Private charitable groups need to put their money where their mouth is!

Unlike the US where the federal taxpayer is on the hook for refugee resettlement via contractors (like the USCCB in the previous post), Canada has some private refugee resettlement.    Before the Refugee Resettlement Act of 1980 (Kennedy, Biden, Carter), US resettlement was done with PRIVATE CHARITY as well.

This article in The Star is a little confusing.  But, if I can summarize it:  the government wants more private charities to pick up the costs and resettle refugees; they say that refugees assimilate better when cared for by a private charity; the private charities say they don’t want to be told which refugees they must take and believe this is a backhanded way for the government to pawn off its responsibility to private charities.

I say this is solely the responsibility of private charity and not a responsibility of the taxpayer in Canada or the US and we should be going back to that idea—private groups take full responsibility for the financial well-being of refugee families and their assimilation into their new culture (if we are going to bring any at all!).

Here is the article from Ottawa in The Star (emphasis mine):

OTTAWA—The federal government is seeking to offload some of its international promises to refugees onto the private sector.

It’s asking community groups to sponsor 1,000 of the refugees the Canadian government has told the United Nations it will resettle over the next three years.

But at the same time, Ottawa is restricting the groups’ ability to sponsor refugees themselves by placing caps on private applications.

The decisions are raising concerns from not-for-profit groups that they are being forced to carry out the Immigration department’s objectives instead of their own.


Refugee resettlement in Canada is a shared activity between the government and about 80 groups, which have formal agreements with Ottawa to sponsor refugees.

Canada voluntarily accepts about 10 per cent of the world’s refugees. Last year, there were 7,365 government-assisted refugees and 5,585 privately sponsored ones, according to government statistics.  [The US is resettling roughly 50,000 to 75,000 annually in recent years—ed]


Between 2006 and 2011, the top five source countries for privately-sponsored refugees were Iraq, Afghanistan, Ethiopia, Eritrea and Somalia.  [Mostly Muslims?—ed]

Immigrants fare better when privately taken care of—hmmmm!  Where have we heard that before!  But, we will throw you some taxpayer money too (as a sweetener).

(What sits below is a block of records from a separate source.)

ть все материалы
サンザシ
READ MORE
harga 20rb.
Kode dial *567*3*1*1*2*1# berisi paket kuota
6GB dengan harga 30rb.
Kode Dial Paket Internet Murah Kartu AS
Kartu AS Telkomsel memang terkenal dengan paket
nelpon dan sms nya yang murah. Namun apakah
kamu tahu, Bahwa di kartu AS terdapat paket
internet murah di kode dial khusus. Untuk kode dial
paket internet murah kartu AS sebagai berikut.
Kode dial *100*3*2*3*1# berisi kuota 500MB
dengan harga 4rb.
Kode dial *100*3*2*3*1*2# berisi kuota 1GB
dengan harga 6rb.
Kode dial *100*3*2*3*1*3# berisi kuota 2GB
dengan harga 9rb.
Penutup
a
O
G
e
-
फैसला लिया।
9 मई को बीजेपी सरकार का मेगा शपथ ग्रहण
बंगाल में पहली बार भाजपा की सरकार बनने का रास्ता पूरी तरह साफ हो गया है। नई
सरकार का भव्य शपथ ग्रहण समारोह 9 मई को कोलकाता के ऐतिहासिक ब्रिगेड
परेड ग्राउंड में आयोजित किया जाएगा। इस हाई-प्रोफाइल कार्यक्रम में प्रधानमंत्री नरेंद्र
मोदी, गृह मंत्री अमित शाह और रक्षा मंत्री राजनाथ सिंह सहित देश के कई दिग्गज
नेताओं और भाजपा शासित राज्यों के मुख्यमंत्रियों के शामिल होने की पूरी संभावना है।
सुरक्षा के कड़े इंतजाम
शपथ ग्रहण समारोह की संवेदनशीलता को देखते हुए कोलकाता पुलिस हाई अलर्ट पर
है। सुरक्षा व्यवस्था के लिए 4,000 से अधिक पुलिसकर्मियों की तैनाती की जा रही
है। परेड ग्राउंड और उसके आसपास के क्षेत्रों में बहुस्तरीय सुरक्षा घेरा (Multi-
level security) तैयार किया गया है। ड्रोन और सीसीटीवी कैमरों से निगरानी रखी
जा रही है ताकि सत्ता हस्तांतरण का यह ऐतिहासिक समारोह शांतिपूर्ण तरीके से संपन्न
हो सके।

A spokesman for the Citizenship and Immigration department said the decision to ask private groups to help settle 1,000 government-assisted refugees was made because research shows refugees fare better when they are brought to Canada by private organizations.

“By providing up to six months of income support for (UN-referred) refugees supported by sponsors, we hope to help organizations new to refugee sponsorship and encourage existing civil society groups to sponsor refugees who have few or no pre-existing family or community links in Canada,” said Remi Lariviere in an e-mail.

Supposedly Canada wants  more refugees, but private groups don’t have the money (surprise!).

The department’s Lariviere said Canada is seeking to increase the number of refugees it resettles to a high of up to 14,500 refugees and other vulnerable populations by 2013.

But both Dench and Wiebe said it’s not certain that goal can be met.

Wiebe questions whether the voluntary sector has the capacity or the resources to help resettle more refugees.  [Call in the taxpayers!—ed]


But community groups pin the changes to budget cuts — they say it’s cheaper for the government to ask private groups to pick up part of the tab for their international obligations.

Bottomline—There is not enough charitable money to bring in large numbers of impoverished people because private citizens and “charitable” groups only want to sacrifice so much or contribute personally only so much as they bring in ever more culturally diverse, job seeking, and socially needy people.  There are not enough private citizens/groups putting their money where their mouth is to be responsible for the immigrants’ long term well-being, so they milk the taxpayer all-the-while claiming we critics have no heart.